Instructions for IV. Review of Systems

  • Completeness: Ensure you cover all the major body systems.
  • Clarity: Use clear and simple language that patients can easily understand. Avoid medical jargon.
  • Conciseness: Keep the questions or checklist items brief and to the point.
  • "Other" Option: Including an "Other" option with a space to specify at the end of each system's questions or checklist is crucial. This allows patients to report less common or unusual symptoms.
  • Free-text at the end: Even with a checklist, consider having an overall free-text area at the end of the ROS section, such as: "Are there any other symptoms you are experiencing that we have not discussed?" This allows patients to add anything that might have been missed.
  • Digital Forms: If using digital forms, checkboxes are easy to implement. You can also use "branching logic" so that if a patient checks "yes" to a symptom, a free-text box appears for them to provide more details.

Instructions for V. Patient Authorization and Consent

  • Legal Counsel: It is essential to have your patient authorization and consent forms reviewed by legal counsel to ensure they are compliant with all applicable laws and regulations in your jurisdiction.

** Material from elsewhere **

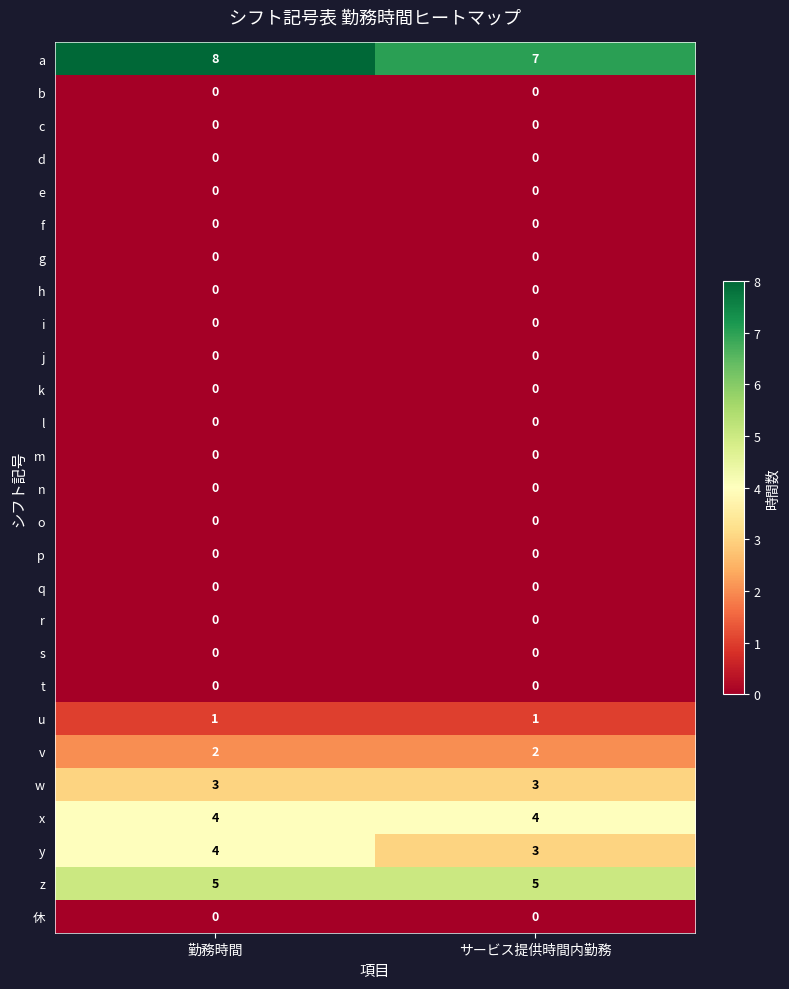

What is the approximate value of y at サービス提供時間内勤務?

3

Laws regarding consent, billing, and privacy can vary.
  • Clarity: Use plain language that patients can easily understand. Avoid legal jargon.
  • Comprehensiveness: Cover all necessary aspects of consent, and financial responsibility compliance.
  • Accessibility: Make sure the form is easy to read and understand. Consider offering it in multiple languages if your patient population requires it.
  • Separate Documents: While some of this information can be included on the intake form, it's often better to provide patients with separate, more detailed documents for things like your financial policies and your Notice of Privacy Practices. The intake form can then simply reference these documents.
  • Electronic Signatures: If using electronic forms, ensure your electronic signature process complies with relevant legal requirements.